Overview

On September 13, 2021, the House Ways and Means Committee released proposed tax legislation as part of the larger budget proposal. Among the proposed tax legislation is a limitation of the qualified small business stock (“QSBS”) gain exclusion available under Section 1202 of the Internal Revenue Code of 1986, as amended (the “Code”), which would impact certain taxpayers. This proposed legislation, if enacted, would be effective for sales and exchanges of QSBS that occur on or after September 13, 2021, subject to a binding contract exception.

By way of background, Section 1202(a) of the Code enables non-corporate taxpayers (e.g., individuals, trusts, estates, etc.) to exclude from gross income a portion of the capital gain on the sale of QSBS that is held for more than five years. Under current law, the amount of gain excluded on the sale of QSBS depends on when the stock was acquired, subject to applicable dollar limitations.

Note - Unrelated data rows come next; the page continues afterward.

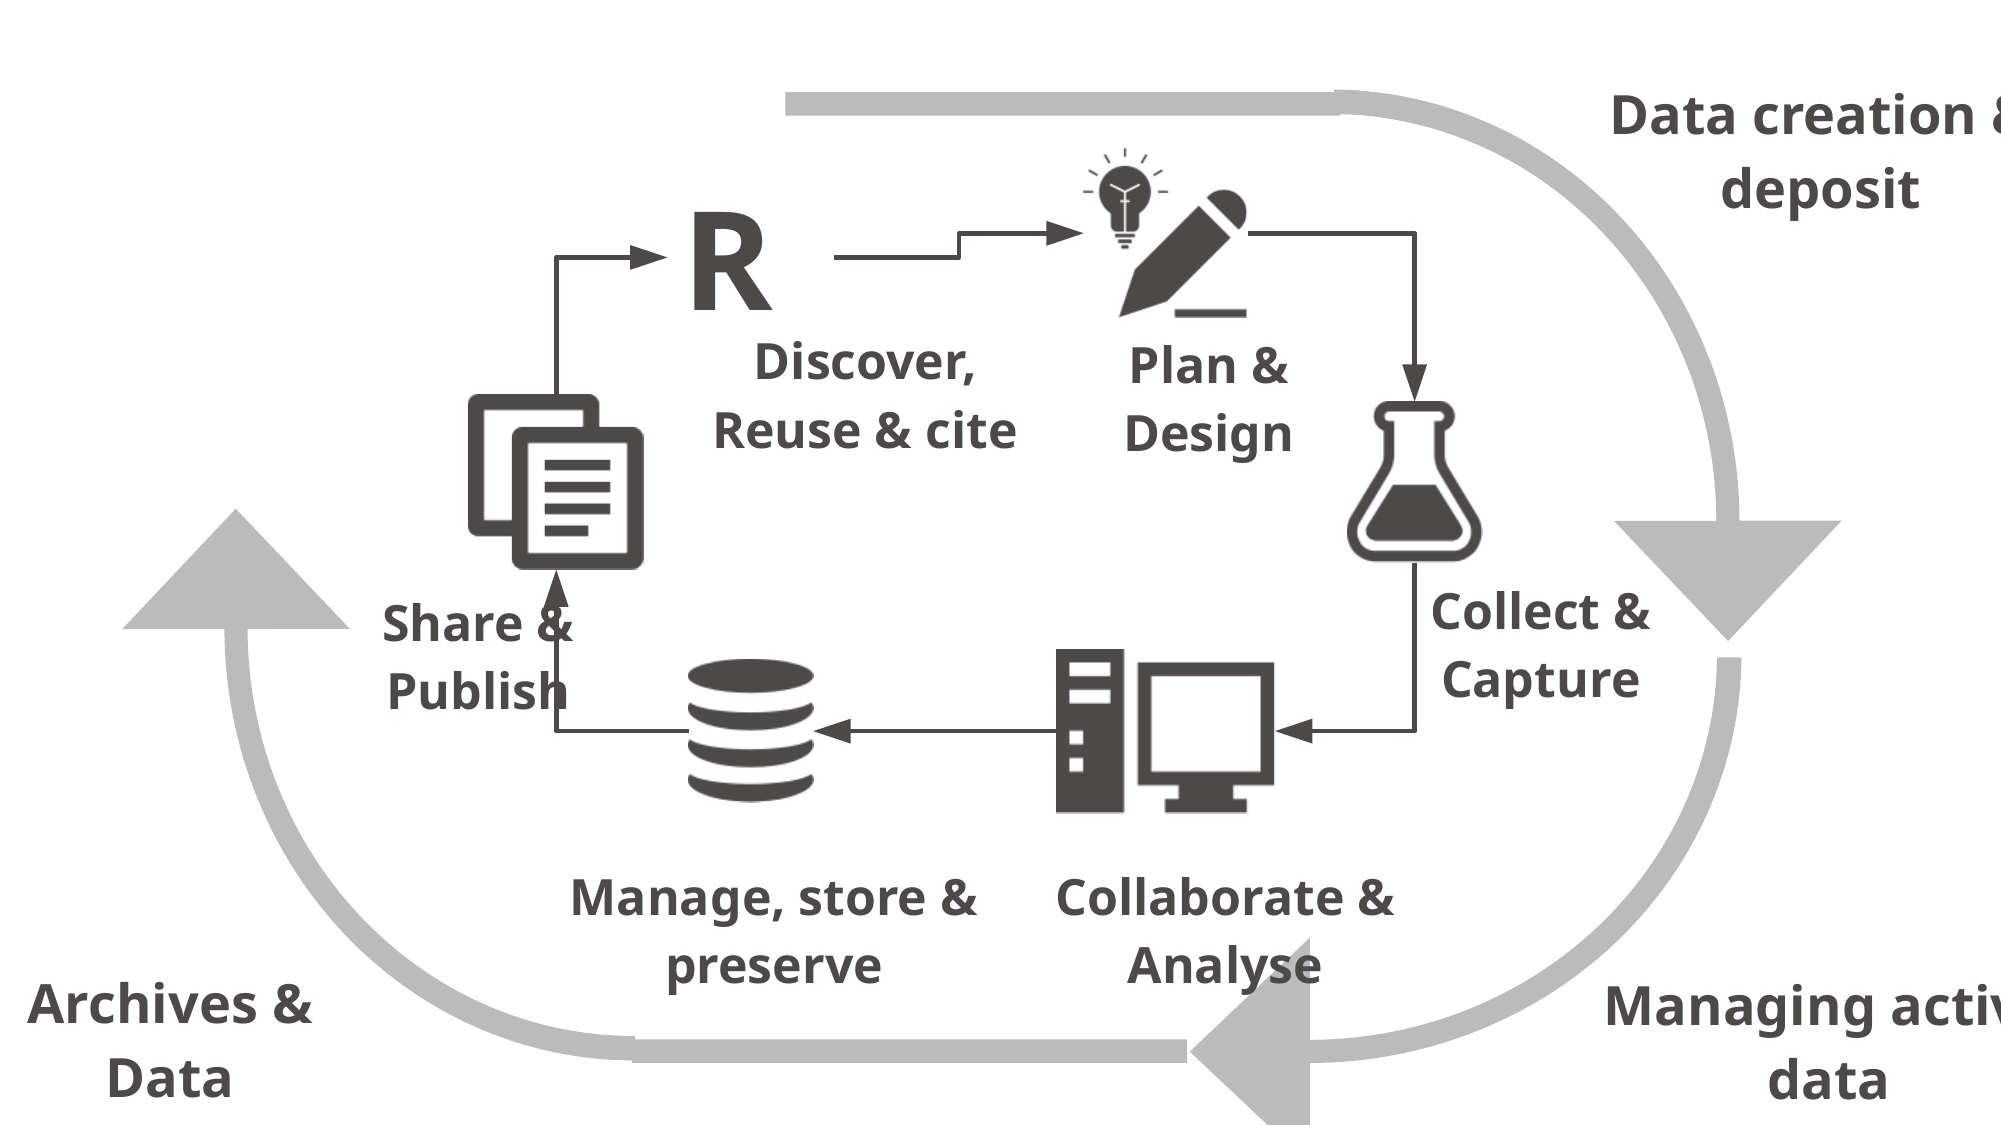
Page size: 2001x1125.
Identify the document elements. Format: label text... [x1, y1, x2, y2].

text_box [122, 508, 407, 958]
text_box Collaborate & Analyse [1040, 854, 1546, 970]
text_box Share & Publish [559, 607, 568, 696]
text_box Discover, Reuse & cite [697, 318, 993, 434]
text_box Share & Publish [367, 580, 554, 696]
text_box [426, 972, 1188, 1063]
text_box Managing active data [1588, 960, 2001, 1084]
text_box Plan & Design [1108, 322, 1288, 438]
text_box Collect & Capture [1417, 568, 1639, 684]
picture [1347, 401, 1483, 563]
text_box Data creation & deposit [1594, 68, 1991, 193]
text_box R [667, 156, 835, 311]
picture [1056, 649, 1276, 814]
picture [468, 394, 644, 570]
text_box [1189, 657, 1742, 1125]
picture [1083, 148, 1248, 318]
picture [688, 659, 814, 803]
text_box [785, 89, 1842, 642]
text_box [1303, 971, 1310, 978]
text_box Manage, store & preserve [555, 854, 941, 970]
text_box Archives & Data repositories [0, 958, 426, 1086]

The eligible gain exclusion percentage is:

  • 50% for stock acquired after August 10, 1993 and before February 18, 2009.
  • 75% for stock acquired after February 17, 2009 and before September 28, 2010.
  • 100% for stock acquired after September 27, 2010.

Gain that is eligible for the exclusion but is not excluded after applying the abovementioned percentages is subject to tax at a 28% rate.

The current proposal would amend Section 1202(a) of the Code to eliminate the 75% and 100% gain exclusions for any taxpayer whose adjusted gross income equals or exceeds $400,000. In addition, trusts and estates would no longer qualify for either the 75% or 100% exclusion irrespective of income level. However, the 50% exclusion would remain for all taxpayers.

Clients currently holding QSBS, considering a sale of QSBS, or making choice of entity and other company structuring decisions should be aware of this potential change in tax law (with retroactive effect) as such a change could impact planning considerations.